How We Got in Town and out Again
Page 2
“Splendors, hah,” said Gloria. “Bunch of second-hand cyberjunk.”
“I was in a plane,” I started.
“Shut up,” said Gloria. “We’re not supposed to talk about it. Only, if you find something you like, remember where it is.”
I hadn’t done that, but I wasn’t worried.
“Drink some water,” she said. “And get some food.”
They were going around with sandwiches and I got a couple, one for Gloria. But she didn’t seem to want to talk.
Gilmartin the fake doctor was making a big deal of going around checking everybody even though it was only the first break. I figured that the whole point of taking care of us so hard was to remind the people in the seats that they might see somebody get hurt.
Ed was giving out apples from a bag. I took one and went over and sat on Lane’s cot. She looked nice in her suit.
“My boyfriend’s here,” she said.
“You’re back together?”
“I mean ex-. I’m pretending I didn’t see him.”
“Where?”
“He’s sitting right in front of my monitor.” She tipped her head to point.

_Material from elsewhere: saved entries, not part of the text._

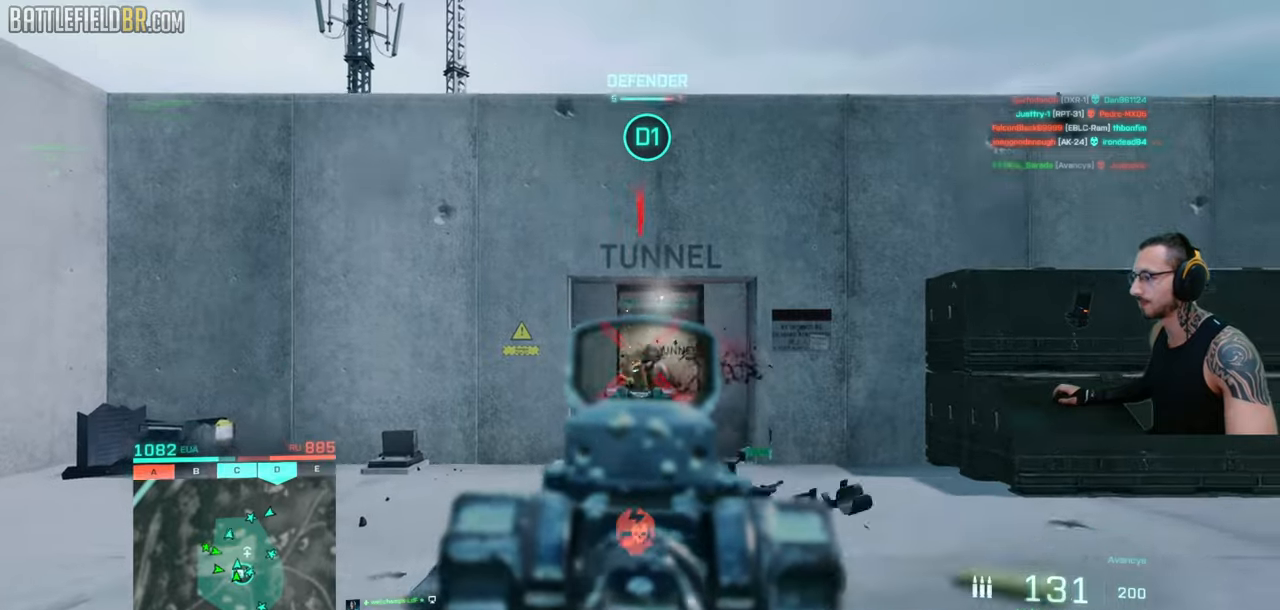
{"keys": ["a", "shift", "w"], "mouse": [], "events": [[50, "mouse_left", "up"], [117, "a", "down"], [117, "w", "down"], [134, "mouse_right", "up"], [150, "shift", "down"], [167, "d", "up"], [217, "shift", "up"], [267, "shift", "down"]]}
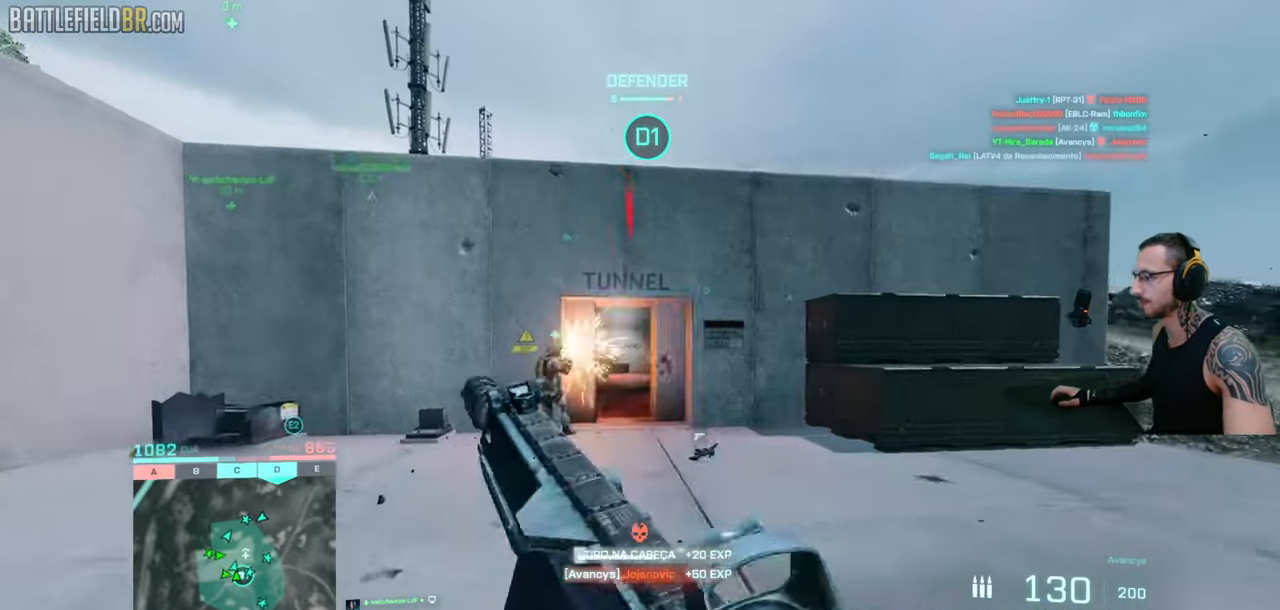
{"keys": ["d", "shift", "w"], "mouse": [], "events": [[84, "shift", "up"], [100, "shift", "down"], [134, "a", "up"], [134, "d", "down"], [334, "shift", "up"], [400, "w", "up"], [484, "w", "down"], [500, "shift", "down"]]}
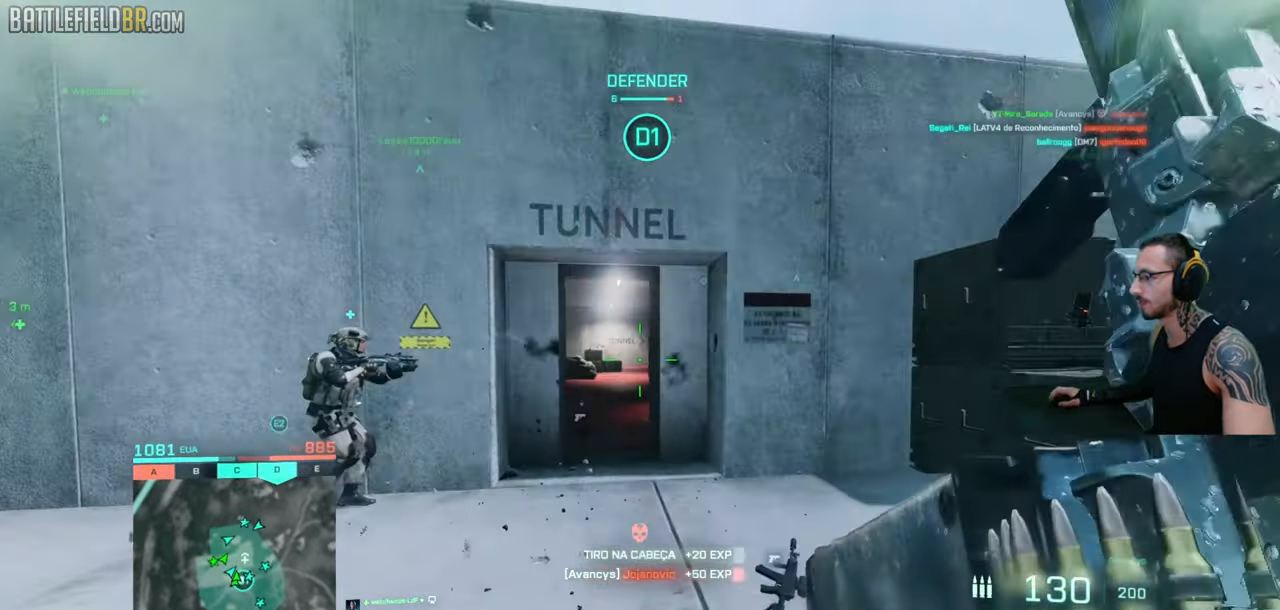
{"keys": ["a", "shift", "w"], "mouse": [], "events": [[417, "d", "up"], [467, "a", "down"]]}
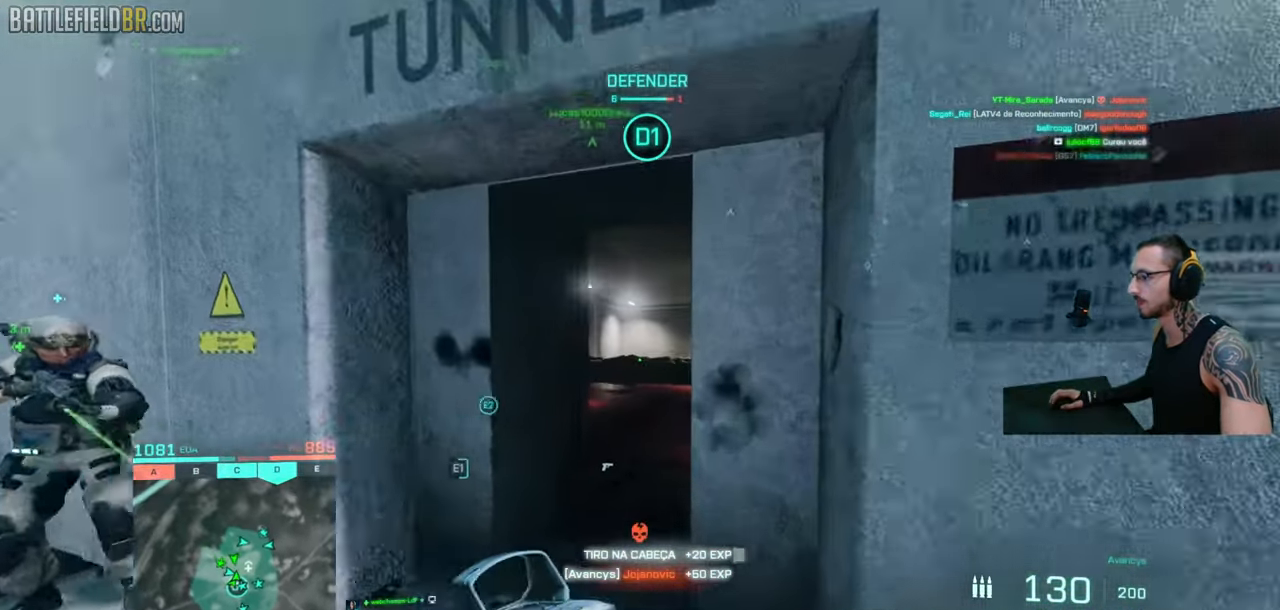
{"keys": ["a", "shift", "w"], "mouse": [], "events": [[150, "a", "up"], [267, "a", "down"]]}
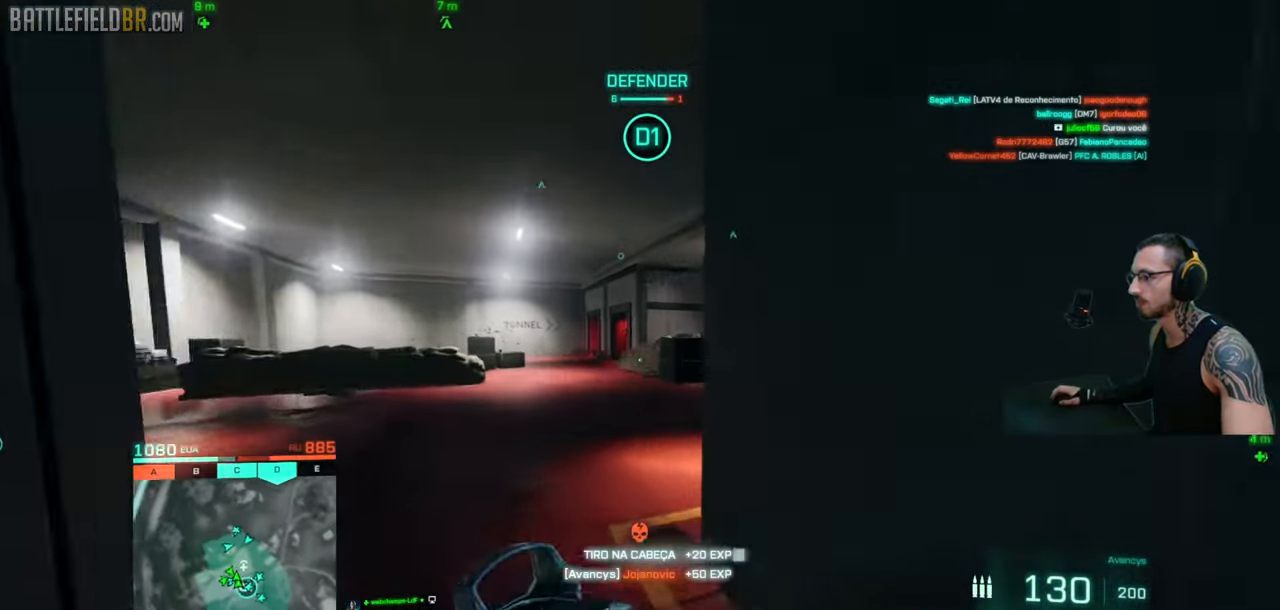
{"keys": ["a", "ctrl", "shift", "w"], "mouse": [], "events": [[484, "ctrl", "down"]]}
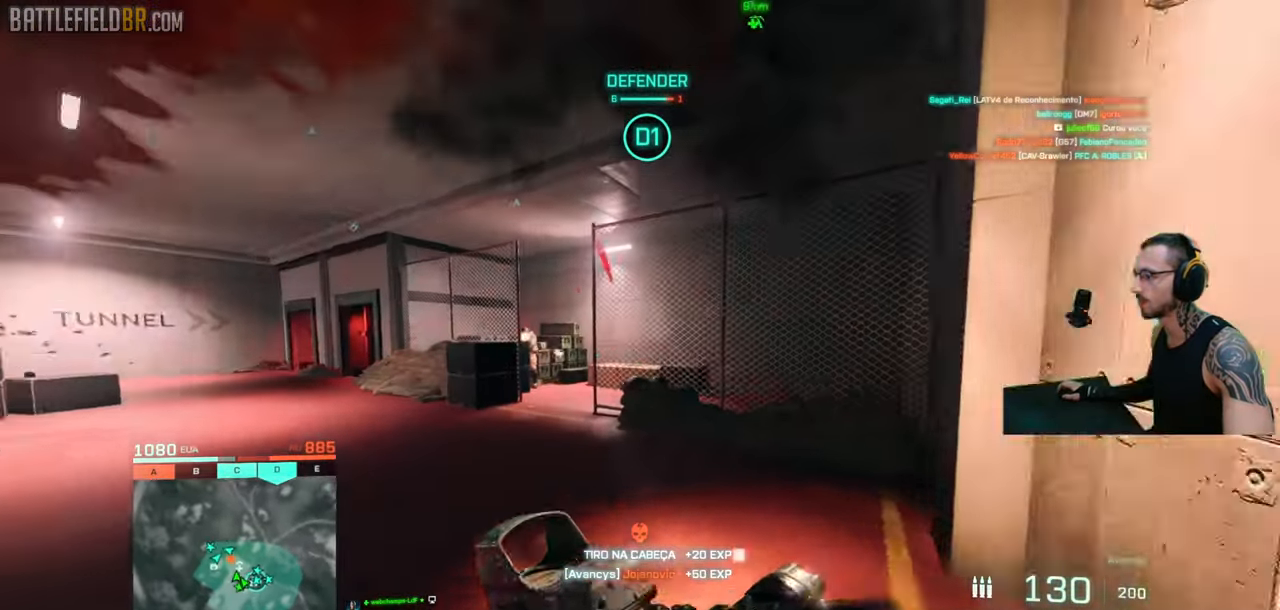
{"keys": ["a"], "mouse": ["left", "right"], "events": [[84, "w", "up"], [117, "space", "down"], [150, "a", "up"], [150, "mouse_right", "down"], [167, "ctrl", "up"], [167, "shift", "up"], [167, "space", "up"], [217, "mouse_left", "down"], [317, "a", "down"]]}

I didn’t say anything but I wished I had somebody watching me from the audience.
When I went back the first thing I got into was a library of books. Every one you took off the shelf turned into a show, with charts and pictures, but when I figured out that it was all business stuff about how to manage your money, I got bored.
Then I went into a dungeon. It started with a wizard growing me up from a bug. We were in his workshop, which was all full of jars and cobwebs. He had a face like a melted candle and he talked as much as Fearing. There were bats flying around.
“You must resume the quest of Kroyd,” he said to me, and started touching me with his stick. I could see my arms and legs, but they weren’t wearing the scaper suit. They were covered with muscles. When the wizard touched me I got a sword and a shield. “These are your companions, Rip and Batter,” said the wizard. “They will obey you and protect you. You must never betray them for any other. That was Kroyd’s mistake.”
“Okay,” I said.
The wizard sent me into the dungeon and Rip and Batter talked to me. They told me what to do. They sounded a lot like the wizard.
We met a Wormlion. That’s what Rip and Batter called it. It had a head full of worms with little faces and Rip and Batter said to kill it, which wasn’t hard. The head exploded and all the worms started running away into the stones of the floor like water.
Then we met a woman in sexy clothes who was holding a sword and shield too. Hers were loaded with jewels and looked a lot nicer than Rip and Batter.
This was Kroyd’s mistake, anyone could see that. Only I figured Kroyd wasn’t here and I was, and so maybe his mistake was one I wanted to make too.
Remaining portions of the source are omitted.